Extracted data entries:
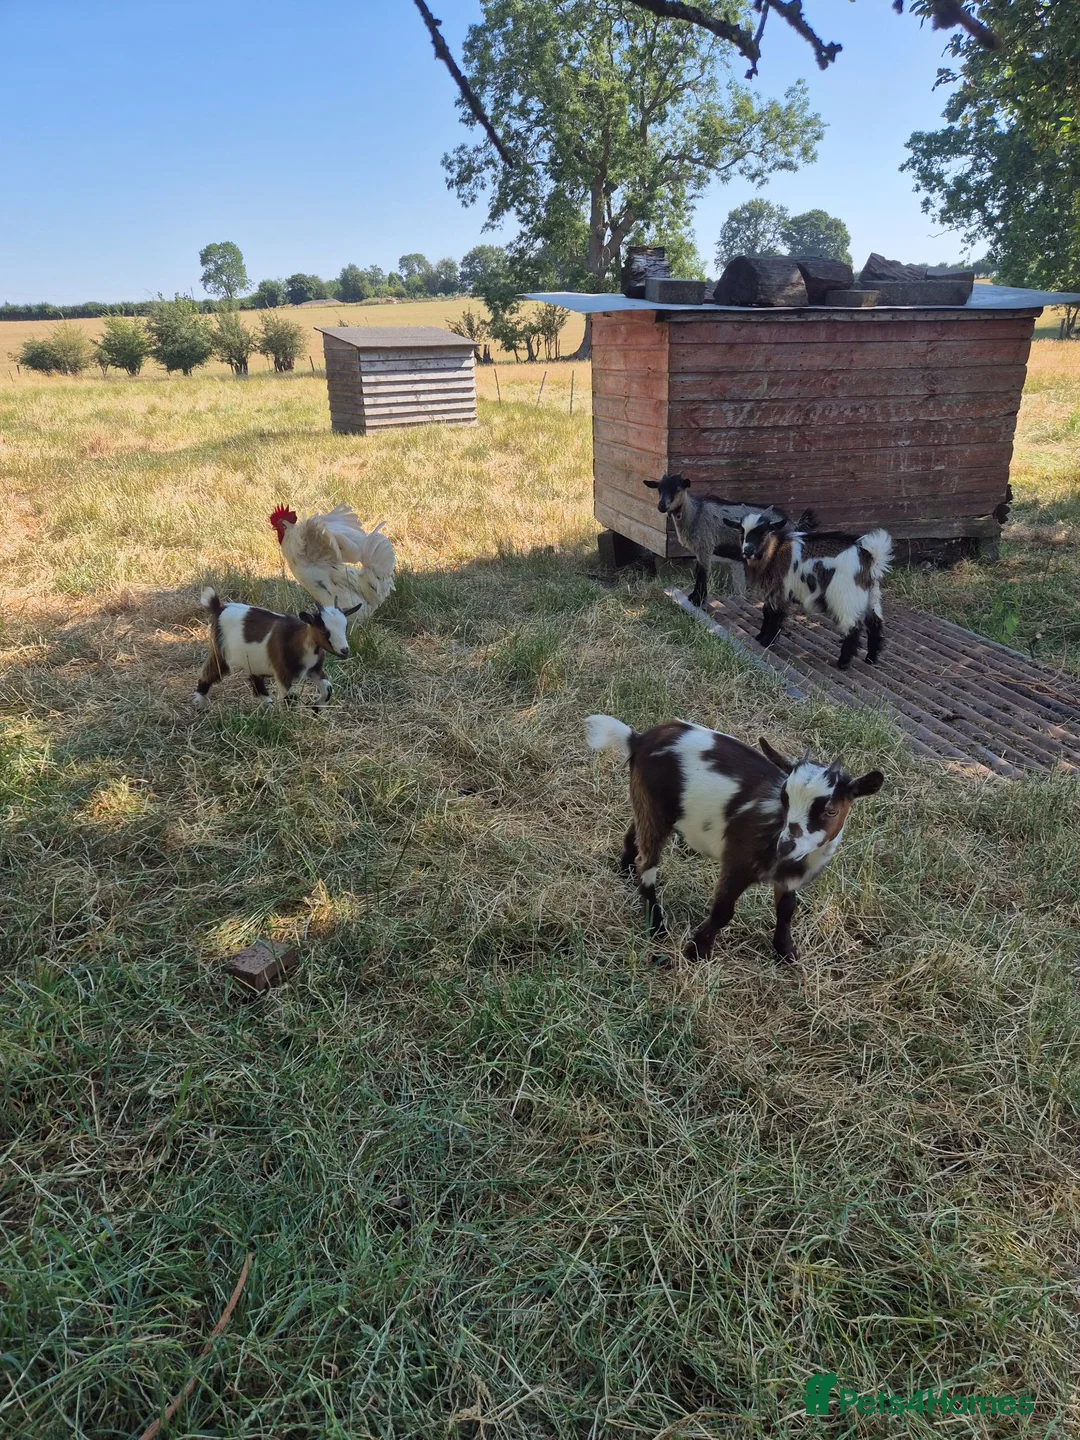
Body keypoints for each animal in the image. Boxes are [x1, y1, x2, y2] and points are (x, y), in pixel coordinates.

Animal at [193, 588, 354, 710]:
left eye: (345, 627)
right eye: (323, 630)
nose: (345, 650)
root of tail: (219, 608)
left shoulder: (314, 669)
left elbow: (328, 688)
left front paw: (315, 708)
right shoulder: (282, 672)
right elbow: (290, 698)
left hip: (251, 661)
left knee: (256, 681)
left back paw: (269, 707)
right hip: (221, 651)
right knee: (209, 672)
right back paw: (199, 705)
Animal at [586, 714, 883, 963]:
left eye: (831, 810)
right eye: (784, 797)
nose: (785, 845)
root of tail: (637, 738)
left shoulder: (788, 877)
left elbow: (787, 908)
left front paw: (786, 952)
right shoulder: (738, 860)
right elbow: (723, 910)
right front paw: (697, 951)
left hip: (651, 803)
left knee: (636, 832)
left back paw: (625, 869)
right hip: (654, 805)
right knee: (647, 864)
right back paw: (657, 926)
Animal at [643, 473, 749, 606]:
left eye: (678, 489)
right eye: (659, 489)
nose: (661, 506)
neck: (695, 514)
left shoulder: (706, 546)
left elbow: (702, 572)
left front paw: (699, 600)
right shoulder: (698, 550)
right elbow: (698, 570)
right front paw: (694, 596)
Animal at [726, 508, 893, 668]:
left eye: (762, 532)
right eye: (741, 531)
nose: (747, 551)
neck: (774, 550)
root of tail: (871, 557)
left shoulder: (780, 589)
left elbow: (774, 615)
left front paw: (766, 641)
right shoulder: (772, 590)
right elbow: (767, 612)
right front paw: (760, 636)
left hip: (846, 596)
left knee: (853, 627)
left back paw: (843, 663)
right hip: (871, 595)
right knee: (875, 624)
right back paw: (871, 658)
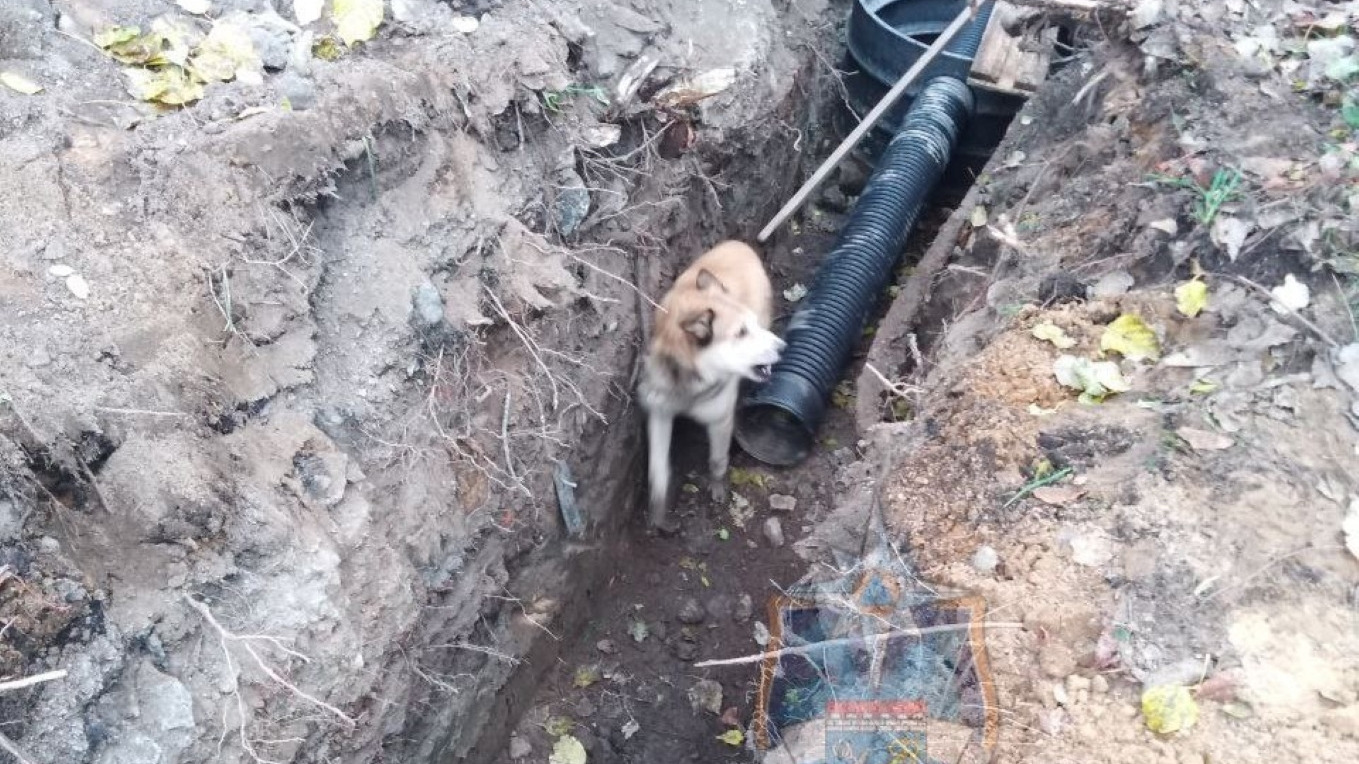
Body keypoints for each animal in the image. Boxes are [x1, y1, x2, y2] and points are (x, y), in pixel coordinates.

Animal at [636, 240, 788, 532]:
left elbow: (718, 460)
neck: (688, 383)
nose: (783, 347)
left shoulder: (720, 420)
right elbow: (657, 470)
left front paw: (718, 488)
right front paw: (658, 516)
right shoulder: (659, 413)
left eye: (750, 327)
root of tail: (738, 244)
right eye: (740, 333)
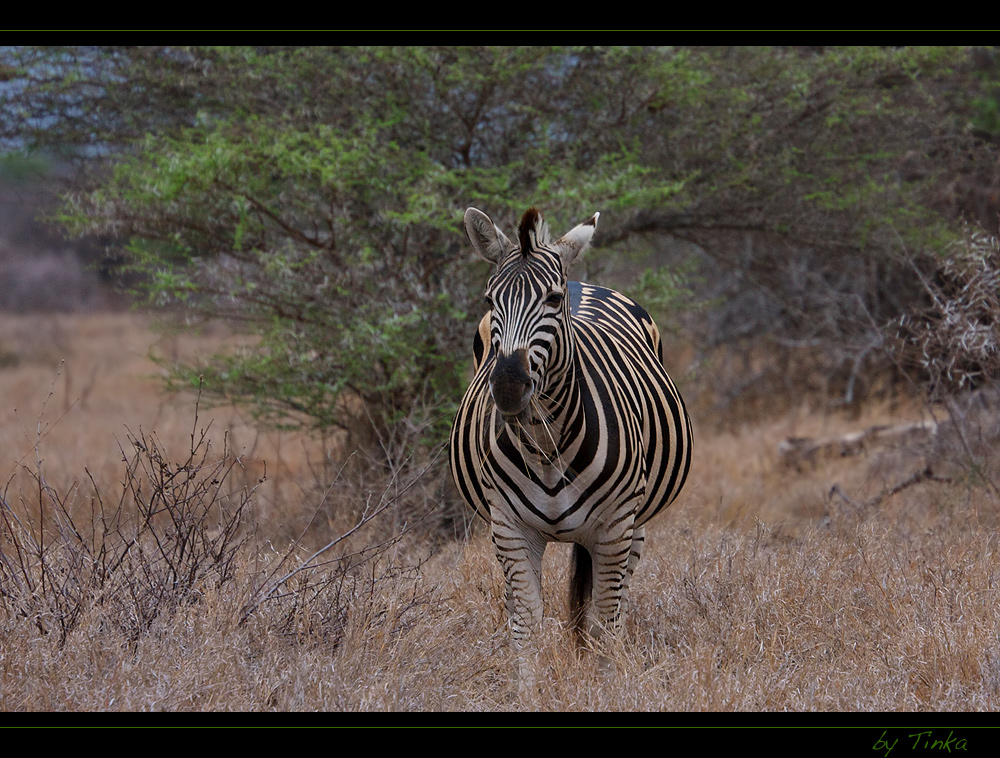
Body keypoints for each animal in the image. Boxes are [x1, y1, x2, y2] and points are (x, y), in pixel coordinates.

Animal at [450, 208, 692, 688]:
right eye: (489, 300)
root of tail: (584, 281)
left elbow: (604, 619)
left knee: (612, 605)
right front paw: (528, 692)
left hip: (634, 524)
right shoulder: (509, 527)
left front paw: (606, 685)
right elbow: (526, 621)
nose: (507, 387)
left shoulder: (616, 526)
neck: (547, 445)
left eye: (553, 299)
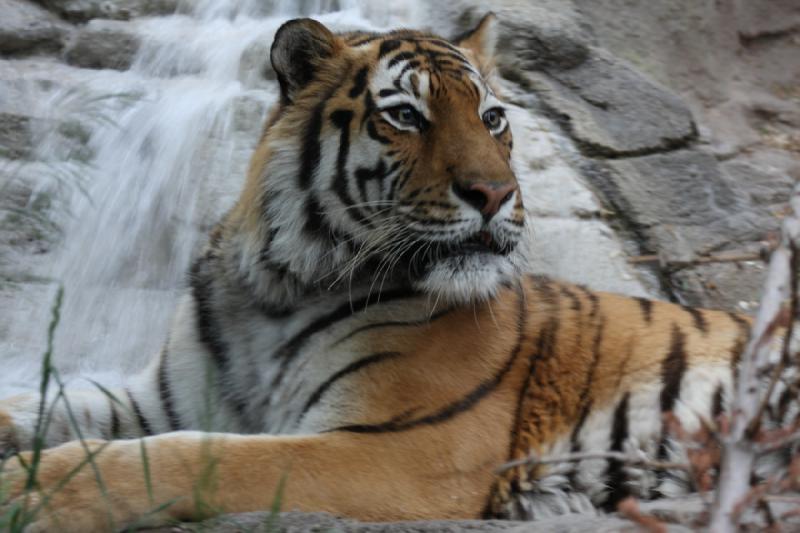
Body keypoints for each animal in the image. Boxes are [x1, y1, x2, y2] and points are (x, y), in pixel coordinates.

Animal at [0, 13, 788, 532]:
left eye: (493, 118)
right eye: (407, 115)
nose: (497, 194)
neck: (275, 290)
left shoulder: (397, 447)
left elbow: (191, 458)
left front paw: (31, 493)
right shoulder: (159, 400)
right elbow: (48, 408)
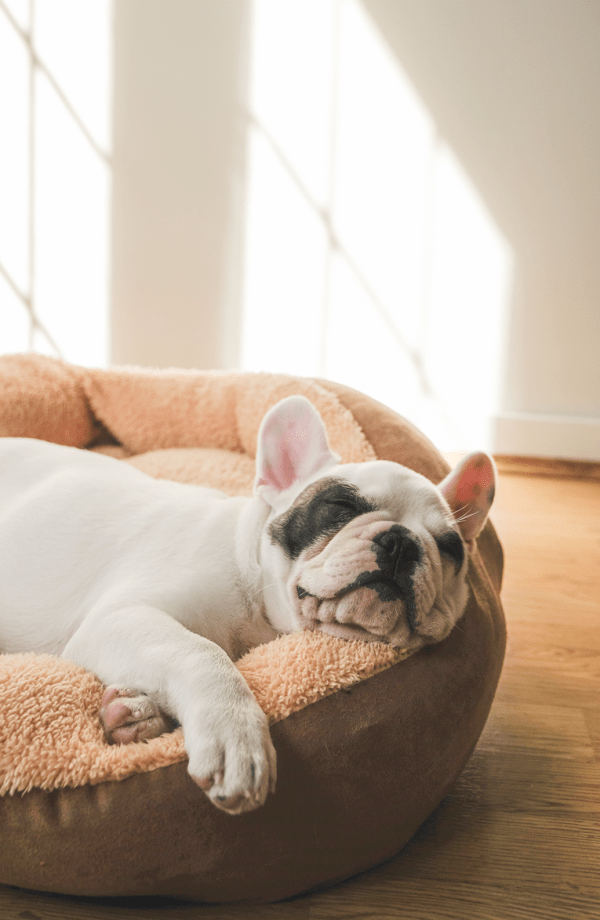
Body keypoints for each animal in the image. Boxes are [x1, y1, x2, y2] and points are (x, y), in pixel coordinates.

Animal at [0, 396, 496, 812]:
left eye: (451, 547)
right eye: (339, 505)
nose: (401, 542)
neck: (257, 597)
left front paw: (136, 715)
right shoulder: (122, 618)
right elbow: (200, 652)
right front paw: (234, 737)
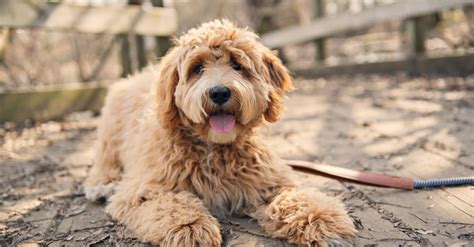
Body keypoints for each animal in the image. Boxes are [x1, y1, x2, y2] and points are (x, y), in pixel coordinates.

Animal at [84, 20, 356, 246]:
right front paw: (190, 228)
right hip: (110, 134)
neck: (213, 148)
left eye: (237, 64)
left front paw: (320, 219)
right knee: (104, 162)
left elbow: (295, 197)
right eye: (197, 68)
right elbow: (170, 204)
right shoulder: (142, 190)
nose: (219, 92)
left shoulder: (269, 182)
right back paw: (102, 185)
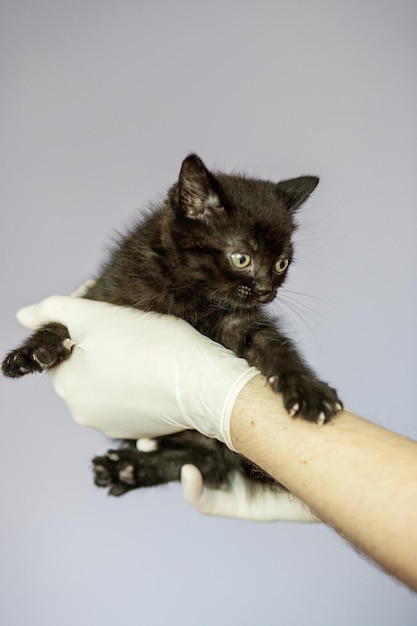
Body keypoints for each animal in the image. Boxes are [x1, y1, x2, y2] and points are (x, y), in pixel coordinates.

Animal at [2, 155, 342, 498]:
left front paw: (308, 391)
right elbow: (64, 320)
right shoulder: (104, 295)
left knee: (209, 460)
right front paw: (31, 352)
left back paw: (128, 468)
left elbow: (274, 347)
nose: (265, 291)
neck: (188, 290)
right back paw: (123, 468)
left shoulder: (239, 320)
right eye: (241, 258)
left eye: (281, 264)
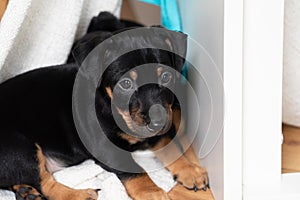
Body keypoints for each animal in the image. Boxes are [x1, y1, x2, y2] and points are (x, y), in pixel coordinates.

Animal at [0, 12, 207, 200]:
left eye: (166, 76)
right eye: (126, 84)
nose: (158, 122)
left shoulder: (161, 131)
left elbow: (172, 148)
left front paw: (191, 171)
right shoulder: (106, 147)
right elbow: (135, 169)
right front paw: (152, 192)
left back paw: (26, 191)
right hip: (20, 149)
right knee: (45, 183)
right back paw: (80, 195)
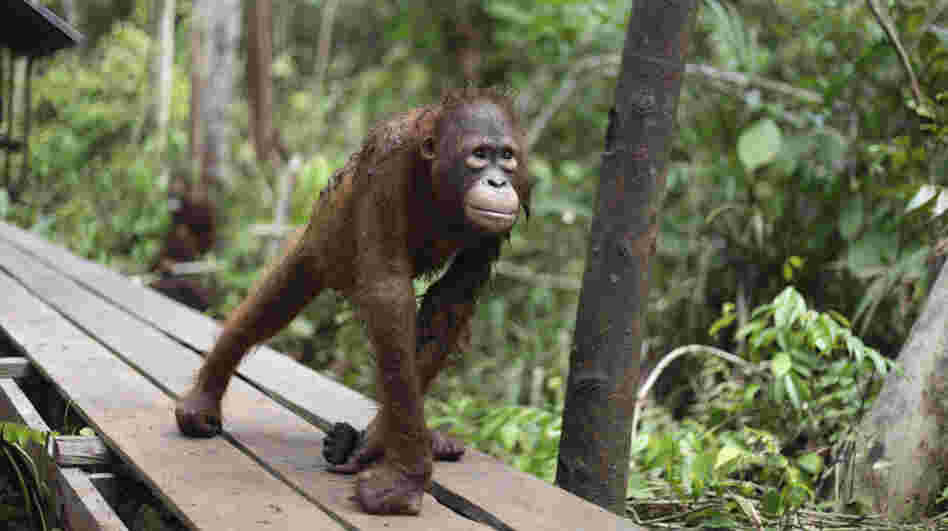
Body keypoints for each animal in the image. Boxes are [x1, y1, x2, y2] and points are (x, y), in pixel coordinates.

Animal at [174, 87, 531, 515]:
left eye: (507, 156)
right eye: (479, 154)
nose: (497, 181)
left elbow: (450, 299)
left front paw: (377, 448)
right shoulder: (388, 164)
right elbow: (389, 294)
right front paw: (405, 479)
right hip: (319, 239)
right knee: (267, 307)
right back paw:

Work instructions:
Reproduce the records above word for word, without the images.

Answer for the task:
Body keypoints for each animal in the image. Boxes are [x1, y1, x2, y2] and points are (x, y), in pixel coordinates.

Animal at [193, 588, 354, 710]:
left eye: (345, 627)
right eye: (323, 630)
nose: (345, 650)
root of tail: (219, 608)
left shoulder: (314, 669)
left elbow: (328, 688)
left front paw: (315, 708)
right shoulder: (282, 672)
right elbow: (290, 698)
left hip: (251, 661)
left knee: (256, 681)
left back paw: (269, 707)
right hip: (221, 651)
right knee: (209, 672)
right back paw: (199, 705)
Animal at [586, 714, 883, 963]:
left eye: (831, 810)
right eye: (784, 797)
nose: (785, 845)
root of tail: (637, 738)
left shoulder: (788, 877)
left elbow: (787, 908)
left front paw: (786, 952)
right shoulder: (738, 860)
right elbow: (723, 910)
right front paw: (697, 951)
left hip: (651, 803)
left knee: (636, 832)
left back paw: (625, 869)
right hip: (654, 805)
right knee: (647, 864)
right back paw: (657, 926)
Animal at [643, 473, 749, 606]:
left eye: (678, 489)
right eye: (659, 489)
nose: (661, 506)
neck: (695, 514)
left shoulder: (706, 546)
left elbow: (702, 572)
left front paw: (699, 600)
right shoulder: (698, 550)
right elbow: (698, 570)
right front paw: (694, 596)
Animal at [726, 508, 893, 668]:
left eye: (762, 532)
right eye: (741, 531)
nose: (747, 551)
neck: (774, 550)
root of tail: (871, 557)
left shoulder: (780, 589)
left elbow: (774, 615)
left front paw: (766, 641)
right shoulder: (772, 590)
right elbow: (767, 612)
right front paw: (760, 636)
left hip: (846, 596)
left knee: (853, 627)
left back paw: (843, 663)
right hip: (871, 595)
right knee: (875, 624)
right back paw: (871, 658)
Body keypoints for each animal in the image. Boxes are [x1, y1, x2, y2] and points are (x, y), in pixel coordinates.

Animal at [636, 240, 788, 532]:
left elbow: (718, 460)
neck: (688, 383)
nose: (783, 347)
left shoulder: (720, 420)
right elbow: (657, 470)
left front paw: (718, 488)
right front paw: (658, 516)
right shoulder: (659, 413)
left eye: (750, 327)
root of tail: (738, 244)
right eye: (740, 333)
Body keypoints for each animal in the image. Boxes are [x1, y1, x2, y2] and points are (x, y), in pixel coordinates.

Animal at [450, 208, 692, 688]:
right eye: (489, 300)
root of tail: (584, 281)
left elbow: (604, 619)
left knee: (612, 605)
right front paw: (528, 692)
left hip: (634, 524)
right shoulder: (509, 527)
left front paw: (606, 685)
right elbow: (526, 621)
nose: (507, 387)
left shoulder: (616, 526)
neck: (547, 445)
left eye: (553, 299)
Body keypoints for each animal in the image. Boxes are [x1, y1, x2, y2] and points are (x, y), in pixel coordinates.

Animal at [0, 13, 788, 532]:
left eye: (493, 118)
right eye: (407, 115)
nose: (497, 194)
neck: (275, 290)
left shoulder: (397, 447)
left elbow: (191, 458)
left front paw: (31, 493)
right shoulder: (159, 400)
right elbow: (48, 408)
Body keypoints for each animal in the image. Boxes are [x1, y1, x2, y2] and points are (x, y), in pixel coordinates.

Animal at [0, 396, 496, 812]:
left eye: (451, 547)
right eye: (339, 505)
nose: (401, 542)
neck: (257, 597)
left front paw: (136, 715)
right shoulder: (122, 618)
right elbow: (200, 652)
right front paw: (234, 737)
Body keypoints for each animal in the image. Boxes are [x1, y1, x2, y2] and points are (x, y), in pixel coordinates.

Animal at [84, 20, 356, 246]:
right front paw: (190, 228)
right hip: (110, 134)
neck: (213, 148)
left eye: (237, 64)
left front paw: (320, 219)
right knee: (104, 162)
left elbow: (295, 197)
right eye: (197, 68)
right elbow: (170, 204)
right shoulder: (142, 190)
nose: (219, 92)
left shoulder: (269, 182)
right back paw: (102, 185)
Body keypoints for each animal in the image. Boxes are [x1, y1, x2, y2] and points are (x, y), in pixel coordinates.

Animal at [2, 155, 342, 498]:
left front paw: (308, 391)
right elbow: (64, 320)
right shoulder: (104, 295)
left knee: (209, 460)
right front paw: (31, 352)
left back paw: (128, 468)
left elbow: (274, 347)
nose: (265, 291)
neck: (188, 290)
right back paw: (123, 468)
left shoulder: (239, 320)
right eye: (241, 258)
left eye: (281, 264)
Body keypoints for each animal in the image. Boxes are [x1, y1, x2, y2] and points are (x, y), in pixel coordinates.

Animal at [0, 12, 207, 200]:
left eye: (166, 76)
right eye: (126, 84)
nose: (158, 122)
left shoulder: (161, 131)
left elbow: (172, 148)
left front paw: (191, 171)
right shoulder: (106, 147)
right elbow: (135, 169)
right front paw: (152, 192)
left back paw: (26, 191)
right hip: (20, 149)
right knee: (45, 183)
right back paw: (80, 195)
Body keypoints for each animal in the image. Boxes are [x1, y1, x2, y2] and points are (x, y), in pixel coordinates.

Animal at [174, 87, 531, 515]:
left eye: (507, 156)
right eye: (479, 154)
nose: (497, 181)
left elbow: (450, 299)
left front paw: (377, 448)
right shoulder: (388, 164)
right elbow: (389, 294)
right front paw: (405, 479)
right hip: (319, 239)
right knee: (267, 307)
right back paw:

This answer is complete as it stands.